TEXT -

This was a retrospective study. A total of 80 nonduplicate clinical isolates of S. maltophilia were obtained randomly from several hospitals in Tehran, Iran, from January 2018 to January 2019. The laboratory employed standard biochemical methods to identify the isolates. To confirm the S. maltophilia isolates, 16S rRNA gene amplification and sequencing techniques were employed (as indicated in Table 1) [34]. The isolates were stored in the Luria–Bertani (LB) liquid medium (Merck company-Germany) supplemented with 20% glycerol and maintained at −70°C. Additionally, quality control strains, including Escherichia coli ATCC 25922 and Pseudomonas aeruginosa ATCC 27853, were included in the study.

Table 1. Oligonucleotide primers used in this study.

COMPLETE THE FOLLOWING -
[1] Please copy the passage on S. maltophilia isolates, starting with "This was a retrospective" and going on through "in this study.".
[2] In the passage on S. maltophilia isolates, at what temperature were the isolates maintained?
[3] Pick up the passage on S. maltophilia isolates from where it stops.

(Records contained in a dataset)
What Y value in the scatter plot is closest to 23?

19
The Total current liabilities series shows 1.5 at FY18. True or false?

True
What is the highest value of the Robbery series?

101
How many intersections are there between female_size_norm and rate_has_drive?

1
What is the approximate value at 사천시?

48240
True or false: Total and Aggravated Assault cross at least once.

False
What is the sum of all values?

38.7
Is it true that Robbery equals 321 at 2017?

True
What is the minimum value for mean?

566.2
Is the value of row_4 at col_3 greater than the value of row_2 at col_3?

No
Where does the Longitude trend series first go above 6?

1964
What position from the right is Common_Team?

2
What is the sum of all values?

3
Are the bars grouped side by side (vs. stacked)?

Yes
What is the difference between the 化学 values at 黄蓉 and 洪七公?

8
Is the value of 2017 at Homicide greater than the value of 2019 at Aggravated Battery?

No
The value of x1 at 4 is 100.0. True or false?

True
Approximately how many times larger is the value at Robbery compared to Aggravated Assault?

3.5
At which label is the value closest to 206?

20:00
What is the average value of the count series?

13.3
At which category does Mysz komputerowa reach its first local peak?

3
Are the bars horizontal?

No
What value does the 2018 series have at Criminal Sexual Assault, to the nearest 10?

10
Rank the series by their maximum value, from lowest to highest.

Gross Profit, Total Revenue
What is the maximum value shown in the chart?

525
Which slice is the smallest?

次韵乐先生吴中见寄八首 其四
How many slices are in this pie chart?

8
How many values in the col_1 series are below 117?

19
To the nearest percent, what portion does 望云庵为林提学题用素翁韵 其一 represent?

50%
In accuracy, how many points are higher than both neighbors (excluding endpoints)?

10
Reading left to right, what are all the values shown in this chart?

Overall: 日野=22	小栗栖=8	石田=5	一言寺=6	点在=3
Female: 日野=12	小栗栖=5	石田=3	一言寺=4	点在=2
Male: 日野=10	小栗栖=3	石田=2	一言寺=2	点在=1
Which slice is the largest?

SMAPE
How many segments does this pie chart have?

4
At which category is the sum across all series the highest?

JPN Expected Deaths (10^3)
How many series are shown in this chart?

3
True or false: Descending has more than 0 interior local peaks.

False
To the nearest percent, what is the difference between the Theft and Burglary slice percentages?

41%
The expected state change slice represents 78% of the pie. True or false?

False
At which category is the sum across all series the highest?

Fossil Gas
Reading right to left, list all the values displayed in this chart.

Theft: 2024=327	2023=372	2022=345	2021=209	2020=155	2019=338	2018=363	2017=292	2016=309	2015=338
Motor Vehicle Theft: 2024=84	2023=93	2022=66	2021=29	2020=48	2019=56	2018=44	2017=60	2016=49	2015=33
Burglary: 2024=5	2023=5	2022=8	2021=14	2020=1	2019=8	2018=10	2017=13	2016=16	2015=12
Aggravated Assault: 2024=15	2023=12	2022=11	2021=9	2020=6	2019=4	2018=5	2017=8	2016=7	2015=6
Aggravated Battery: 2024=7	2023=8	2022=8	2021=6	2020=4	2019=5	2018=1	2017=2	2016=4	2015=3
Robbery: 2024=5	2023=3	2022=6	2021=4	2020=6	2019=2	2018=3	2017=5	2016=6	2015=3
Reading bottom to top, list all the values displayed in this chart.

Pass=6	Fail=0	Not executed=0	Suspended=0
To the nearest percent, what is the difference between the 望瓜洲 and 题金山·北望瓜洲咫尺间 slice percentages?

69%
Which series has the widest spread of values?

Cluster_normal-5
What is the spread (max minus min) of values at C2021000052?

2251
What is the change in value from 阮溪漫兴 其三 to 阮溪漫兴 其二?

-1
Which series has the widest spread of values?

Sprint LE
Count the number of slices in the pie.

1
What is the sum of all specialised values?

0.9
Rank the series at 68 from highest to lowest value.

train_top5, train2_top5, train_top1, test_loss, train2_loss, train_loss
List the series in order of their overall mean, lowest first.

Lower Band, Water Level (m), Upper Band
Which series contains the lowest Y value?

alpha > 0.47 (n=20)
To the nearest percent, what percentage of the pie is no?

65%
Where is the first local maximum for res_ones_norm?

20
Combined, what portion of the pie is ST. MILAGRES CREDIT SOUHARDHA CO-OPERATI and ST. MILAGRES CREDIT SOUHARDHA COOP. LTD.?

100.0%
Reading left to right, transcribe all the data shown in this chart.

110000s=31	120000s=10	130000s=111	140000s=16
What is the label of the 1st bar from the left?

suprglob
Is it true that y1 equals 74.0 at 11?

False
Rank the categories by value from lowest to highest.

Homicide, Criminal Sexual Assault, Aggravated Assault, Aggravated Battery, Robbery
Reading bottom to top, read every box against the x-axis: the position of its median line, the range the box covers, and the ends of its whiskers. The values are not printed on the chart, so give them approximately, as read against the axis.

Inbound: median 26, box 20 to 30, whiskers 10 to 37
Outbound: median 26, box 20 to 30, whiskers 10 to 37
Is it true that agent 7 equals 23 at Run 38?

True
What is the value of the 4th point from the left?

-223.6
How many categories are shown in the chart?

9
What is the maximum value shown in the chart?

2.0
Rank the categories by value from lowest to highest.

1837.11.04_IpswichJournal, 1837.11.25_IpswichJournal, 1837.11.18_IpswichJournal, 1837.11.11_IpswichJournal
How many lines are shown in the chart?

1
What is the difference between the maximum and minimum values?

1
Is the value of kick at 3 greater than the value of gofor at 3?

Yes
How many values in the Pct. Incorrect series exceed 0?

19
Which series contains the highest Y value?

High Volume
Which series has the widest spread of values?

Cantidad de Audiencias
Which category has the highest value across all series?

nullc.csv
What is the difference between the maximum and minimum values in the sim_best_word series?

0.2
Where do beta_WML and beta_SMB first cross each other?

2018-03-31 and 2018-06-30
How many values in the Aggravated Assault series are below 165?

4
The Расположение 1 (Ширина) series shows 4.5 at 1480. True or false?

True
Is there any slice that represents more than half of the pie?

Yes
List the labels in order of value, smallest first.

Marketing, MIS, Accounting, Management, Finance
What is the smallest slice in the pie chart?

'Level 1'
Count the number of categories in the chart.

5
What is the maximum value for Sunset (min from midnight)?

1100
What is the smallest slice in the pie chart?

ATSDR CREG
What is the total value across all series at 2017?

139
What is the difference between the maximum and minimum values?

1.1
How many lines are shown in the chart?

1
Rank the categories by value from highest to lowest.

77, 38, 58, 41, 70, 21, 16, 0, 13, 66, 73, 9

ANSWERS TO THIS EXERCISE -
[1]
This was a retrospective study. A total of 80 nonduplicate clinical isolates of S. maltophilia were obtained randomly from several hospitals in Tehran, Iran, from January 2018 to January 2019. The laboratory employed standard biochemical methods to identify the isolates. To confirm the S. maltophilia isolates, 16S rRNA gene amplification and sequencing techniques were employed (as indicated in Table 1) [34]. The isolates were stored in the Luria–Bertani (LB) liquid medium (Merck company-Germany) supplemented with 20% glycerol and maintained at −70°C. Additionally, quality control strains, including Escherichia coli ATCC 25922 and Pseudomonas aeruginosa ATCC 27853, were included in the study.

Table 1. Oligonucleotide primers used in this study.

[2] −70°C

[3]
Gene	Primer sequences 5“-3”	Amplified fragment (bp)	Reference
Primers for amplification of resistance and virulence factor genes
16srRNA	F: AGTTCGCATCGTTTAGGG	762	[30]
16srRNA	R: ACGGCAGCACAGAAGAGC	762	[30]
bla_L1	F: ATCTACGGCTGATCCTGCTC	373	[24]
bla_L1	R: GGATAGCGTGCGTTGTACTG	373	[24]
bla_L2	F: CGATTCCTGCAGTTCAGT	905	[21]
bla_L2	R: CGGTTACCTCATCCGATC	905	[21]
stmPr1	F: TGAAAGCAAATGCGCCGTT	850	[16]
stmPr1	R: GTGATGGCGTCGGTGATGTC	850	[16]
stmPr2	F: GCCGATTCCGGCATTCACACC	1764	[13]
stmPr2	R: GGTCAGGCCCGAGAAGGTGCT	1764	[13]
virB	F: GCATCATGCAGAACGAGCTG	1075	[16]
virB	R: GACGGCTCGTACTTCTGCAC	1075
hlyIII	F: CGTCCATTGCTTCGATCCGTG	605
hlyIII	R: GACGAAGTGGCAGACGCTG	605
pilU	F: CGACCACCATCGATTTCACTTCG	778
pilU	R: GACAGGTCCATCAGCAGCTG	778
papD	F: CACGCGAGTGATCTATCCGG	579
papD	R: GTGATGAAGCGCACCTGGTC	579
fliC	F: CGATCTCCGAGCGCTTCG	296
fliC	R: GAACAGCTGGCTGGAGAACG	296

Primers used for MLST
atpD	F: ATGAGTCAGGGCAAGATCGTTC	854	[33]
atpD	R: TCCTGCAGGACGCCCATTTC	854
gapA	F: TGGCAATCAAGGTTGGTATCAAC	800
gapA	R: TTCGCTCTGTGCCTTCACTTC	800
gapA	F: AGGAGCTTGAGAAATGGCAA	975
gapA	R: GAGTAGCCCCACTCGTTGTC	975
guaA	F: AACGAAGAAAAGCGCTGGTA	700
guaA	R: ACGGATGGCGGTAGACCAT	700
mutM	F: AACTGCCCGAAGTCGAAAC	614
mutM	R: GAGGATCTCCTTCACCGCATC	614
nuoD	F: TTCGCAACTACACCATGAAC	514
nuoD	R: CAGCGCGACTCCTTGTACTT	514
ppsA	F: CAAGGCGATCCGCATGGTGTATTC	612
ppsA	R: CCTTCGTAGATGAA(A/g)CCGGT(A/G)TC	612
recA	F: ATGGACGAGAACAAGAAGCGC	783
recA	R: GGTGATGACCTGCTTGAACGG	783

atpD (H(+)-transporting two-sector ATPase)
gapA (NAD-dependent glyceraldehyde-3-phosphate dehydrogenase)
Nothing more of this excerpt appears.